Our research: striving towards excellence
What does excellent research mean? And how can it be achieved? We have developed a booklet that sets out a vision of how excellent policy and action research that contributes to sustainable development can be carried out.
IIED introduces its new Research Quality team with some good advice on 'excellent research'.

Can Consultancies Sustain a Long-Term Research Strategy in Developing Countries?
I believe it is perfectly possible to use consulting contracts and other commissioned work to sustain a long-term research strategy, and at the TTI Exchange I presented the following six criteria for selecting consulting projects so as to support a long-term research agenda in the absence of lavish government funding for research
Very interesting article and very relevant for the academic-practical space many researchers in developing countries (and the global North, too...) find themselves in. Also excellent comments for and against the main argument that consultancies can support a long-term research strategy. In my view, without some core funding it will be difficult to find the time and space for long-term research and the problem is much bigger with regard to tertiary education, as the next link demonstrates well...

Let Us Consolidate Makerere’s Core Mission: the Pursuit of Scholarship [pdf]
To produce quality students requires quality teachers. Good teachers do not work because of how much they are paid. But they need to be paid enough to be able to work with diligence. Teachers are not business people, and those with an eye on making money should go to Kikubo, not to a university. The important thing is to reform the motivational structure at Makerere so it attracts and rewards scholars, and discourages and keeps away those who wish to mint millions. That would mean, for a start, that we pay people meaningful salaries for their main work – teaching and research – and not allowances for attending endless meetings. I was glad to hear the Prime Minister say in his opening remarks that government intends to triple budgetary allocation to institutions of higher learning over the next few years. My second suggestion is that Makerere abolish all allowances for attending meetings, all payments for invigilating or marking scripts, and use the money saved to increase salaries of those who teach and do research, and those whose services support this core activity. My guess is it will do away with 90% of meetings, and dramatically reduce the time taken by meetings that do take place. It may not increase salaries substantially, but it will surely send the right signal to all concerned.
Mahmood Mamdani, who used to teach at Columbia University, talks about some of the challenges he faces reforming scholarship and education at Makerere University in Kampala.

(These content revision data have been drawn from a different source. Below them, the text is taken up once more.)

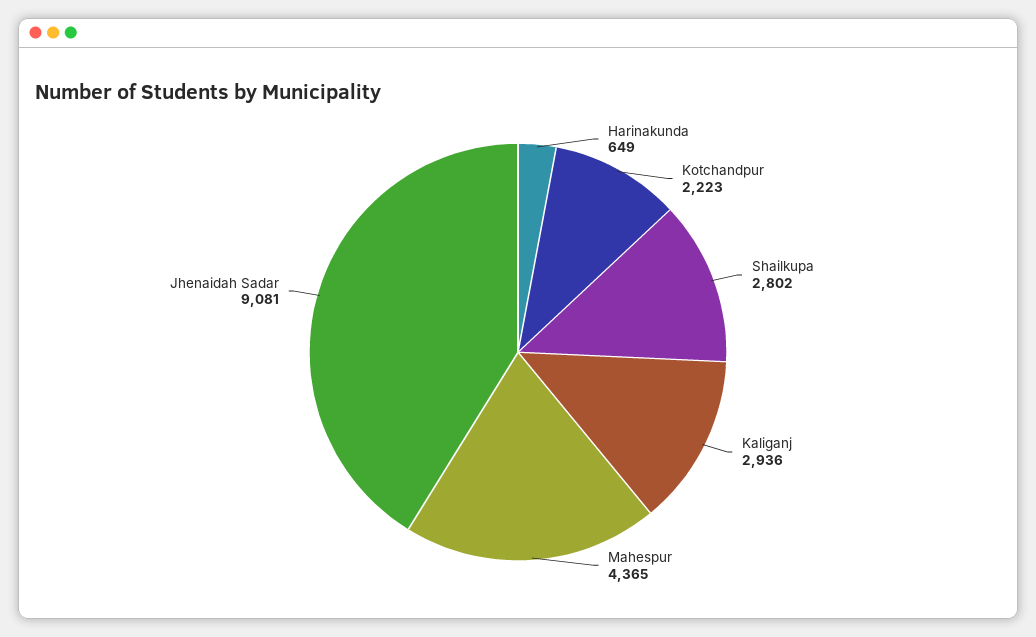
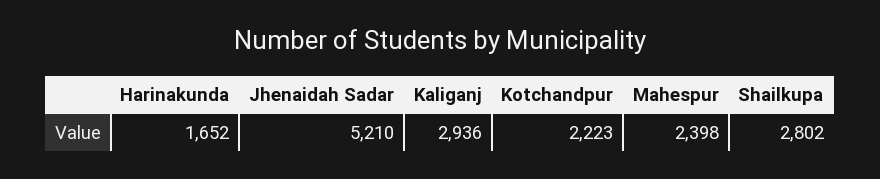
  {
-   "Harinakunda": 649,
+   "Harinakunda": 1652,
    "Kotchandpur": 2223,
    "Shailkupa": 2802,
    "Kaliganj": 2936,
-   "Mahespur": 4365,
+   "Mahespur": 2398,
-   "Jhenaidah Sadar": 9081
+   "Jhenaidah Sadar": 5210
  }

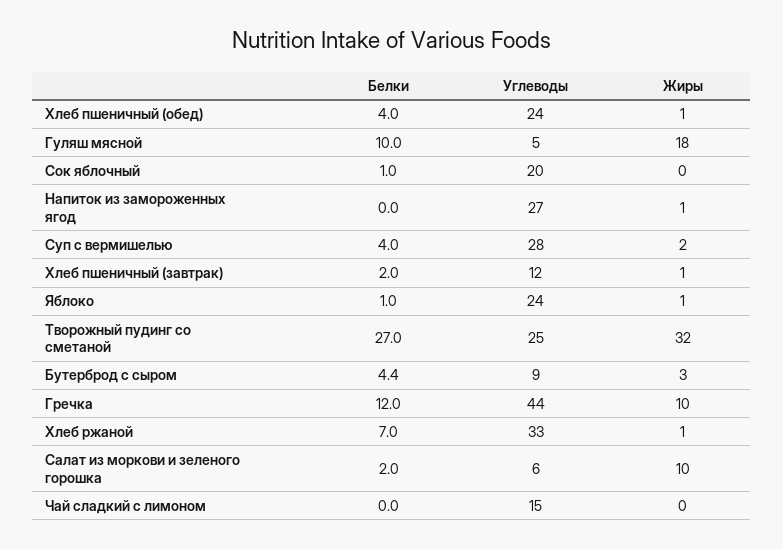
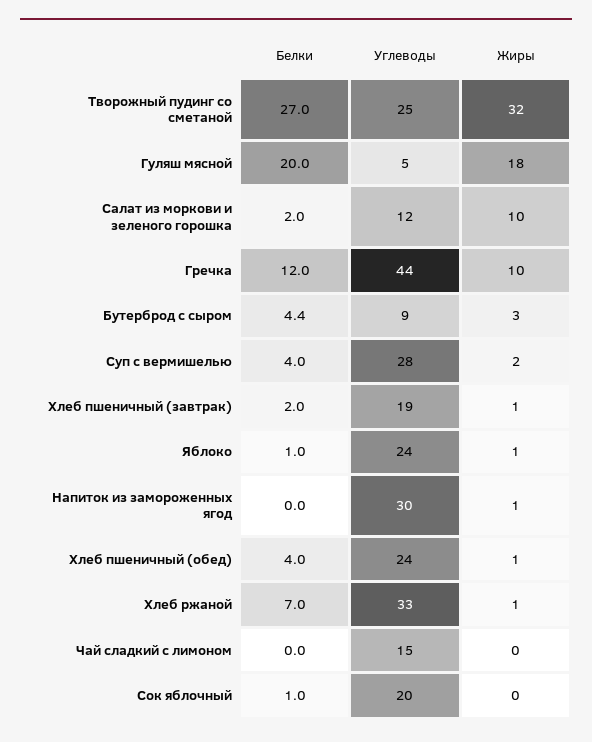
  {
    "Белки": {
      "Хлеб пшеничный (обед)": 4,
-     "Гуляш мясной": 10,
+     "Гуляш мясной": 20,
      "Сок яблочный": 1,
      "Напиток из замороженных ягод": 0,
      "Суп с вермишелью": 4,
      "Хлеб пшеничный (завтрак)": 2,
      "Яблоко": 1,
      "Творожный пудинг со сметаной": 27,
      "Бутерброд с сыром": 4.4,
      "Гречка": 12,
      "Хлеб ржаной": 7,
      "Салат из моркови и зеленого горошка": 2,
      "Чай сладкий с лимоном": 0
    },
    "Углеводы": {
      "Хлеб пшеничный (обед)": 24,
      "Гуляш мясной": 5,
      "Сок яблочный": 20,
-     "Напиток из замороженных ягод": 27,
+     "Напиток из замороженных ягод": 30,
      "Суп с вермишелью": 28,
-     "Хлеб пшеничный (завтрак)": 12,
+     "Хлеб пшеничный (завтрак)": 19,
      "Яблоко": 24,
      "Творожный пудинг со сметаной": 25,
      "Бутерброд с сыром": 9,
      "Гречка": 44,
      "Хлеб ржаной": 33,
-     "Салат из моркови и зеленого горошка": 6,
+     "Салат из моркови и зеленого горошка": 12,
      "Чай сладкий с лимоном": 15
    },
    "Жиры": {
      "Хлеб пшеничный (обед)": 1,
      "Гуляш мясной": 18,
      "Сок яблочный": 0,
      "Напиток из замороженных ягод": 1,
      "Суп с вермишелью": 2,
      "Хлеб пшеничный (завтрак)": 1,
      "Яблоко": 1,
      "Творожный пудинг со сметаной": 32,
      "Бутерброд с сыром": 3,
      "Гречка": 10,
      "Хлеб ржаной": 1,
      "Салат из моркови и зеленого горошка": 10,
      "Чай сладкий с лимоном": 0
    }
  }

CreativeCapitalistCity.org-The struggle for affordable space in Amsterdam
Creativity is fancy, glamorous and desirable. Who can be against creativity? At the same time it is used selectively for economic purposes and consists of precarious and hard work.
In this film, the search for creativity is linked to existential struggles for affordable housing and working space in Amsterdam, such as temporary accommodation, squatting, anti-squatting and some institutional synthesis: "breeding places" Amsterdam.
This film is more than a local documentary on Amsterdam. It explores the latest urban re-/development pattern in advanced Western capitalist cities. The hype around the creative city began already a decade ago, it is global in scope and about to reach its peak. After Richard Florida's influential book "The Rise of the Creative Class" (2002) creativity has advanced to be the role model of urban regeneration:
The New American Dream.
What is new about this dream? What happens when the hype is over? Housing as a job or the Right to the City?
In some ways this documentary, now available for free online, summarizes this week's link topics very well: How do creative people and organisations find meaningful engagement in and with spaces that are dominated by 'capitalist' thinking?